И действительно, художественно небритый молодой человек подкатился к женщине в летнем платье с восточным узором и, не глядя на нее, что-то забормотал. Она улыбнулась, но не ответила. Он пробормотал еще что-то. Вторая ее улыбка была более сдержанной, едва ли не вымученной. Уже по тому, как она прислонилась к колонне, было ясно, что она не заинтересовалась. «Этому уроки не впрок». Меня же восхищали его мужество и настойчивость, о чем я и сказал.

– Мужества ему не занимать, настойчивости тоже, а вот стыда в нем ни на грош. Желания тоже не занимать. Вот только оно у него в голове, а не здесь. Именно поэтому все и выглядит неубедительно: он и себя-то не до конца убедил. В один прекрасный день, лет этак в пятьдесят, он проснется и сообразит, что женщины ему вообще никогда не нравились.

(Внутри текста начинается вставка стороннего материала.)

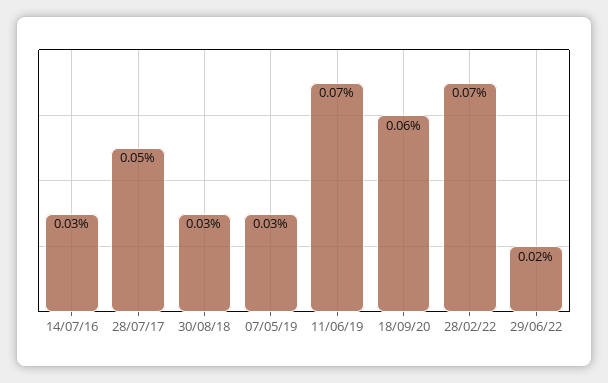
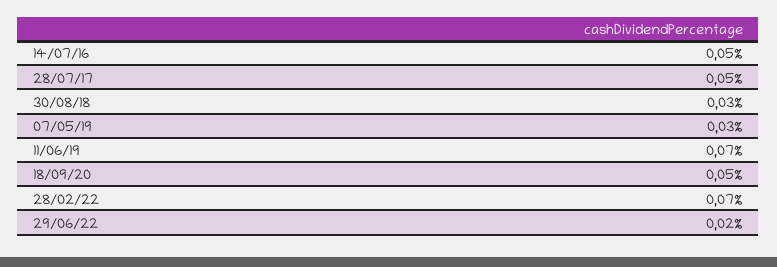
  {
-   "14/07/16": 0.03,
+   "14/07/16": 0.05,
    "28/07/17": 0.05,
    "30/08/18": 0.03,
    "07/05/19": 0.03,
    "11/06/19": 0.07,
-   "18/09/20": 0.06,
+   "18/09/20": 0.05,
    "28/02/22": 0.07,
    "29/06/22": 0.02
  }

– Откуда ты все это знаешь?

– Откуда знаю! Тут и знать нечего. Он совершает положенный ритуал, но сразу видно: надеется, что она сама его остановит. Либо так, либо он заранее для себя решил, что дело не выгорит, а не отступается, только чтобы показать, что хотя бы попытался. Кроме того, есть еще одно обстоятельство. – И вот тут, прислонившись к стене, он наконец-то закурил сигарету, которая свисала у него изо рта с того самого момента, как он свернул ее в «Алжире». – Дело в том, что внешне он урод и сам это знает. Щетина для того и предназначена, чтобы выглядеть краше, только не помогает.

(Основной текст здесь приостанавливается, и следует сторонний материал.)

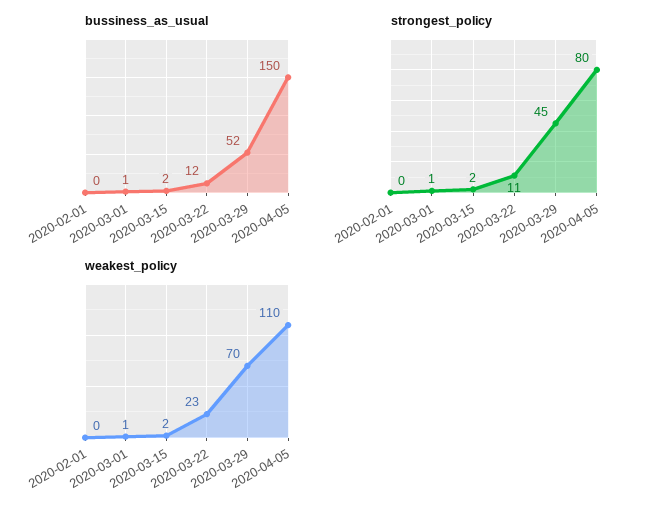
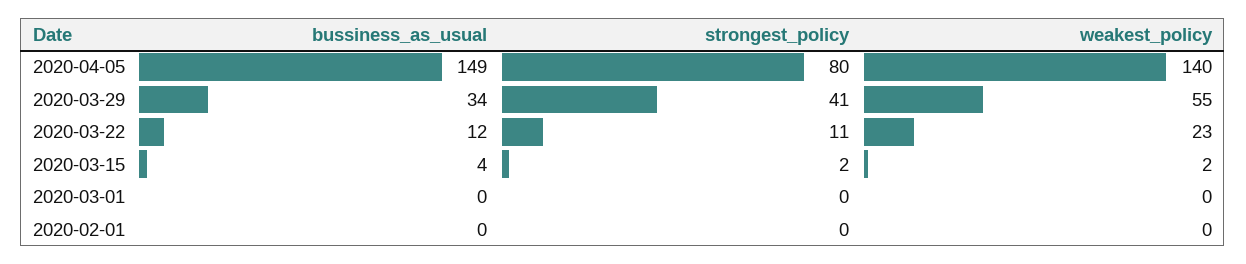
  {
    "bussiness_as_usual": {
      "2020-02-01": 0,
-     "2020-03-01": 1,
+     "2020-03-01": 0,
-     "2020-03-15": 2,
+     "2020-03-15": 4,
      "2020-03-22": 12,
-     "2020-03-29": 52,
+     "2020-03-29": 34,
-     "2020-04-05": 150
+     "2020-04-05": 149
    },
    "strongest_policy": {
      "2020-02-01": 0,
-     "2020-03-01": 1,
+     "2020-03-01": 0,
      "2020-03-15": 2,
      "2020-03-22": 11,
-     "2020-03-29": 45,
+     "2020-03-29": 41,
      "2020-04-05": 80
    },
    "weakest_policy": {
      "2020-02-01": 0,
-     "2020-03-01": 1,
+     "2020-03-01": 0,
      "2020-03-15": 2,
      "2020-03-22": 23,
-     "2020-03-29": 70,
+     "2020-03-29": 55,
-     "2020-04-05": 110
+     "2020-04-05": 140
    }
  }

Мне сделалось интересно, что он думает про меня. Разгадал уже или нет? Впрочем, знать это хотелось не особо.

Подошел официант, спросил, налить ли нам еще вина.

– Чуть попозже, – ответил Калаж, едва ли не оскорбленный тем, что ресторанное начальство разводит его на вторую порцию. – Вы не видите, что я еще не допил?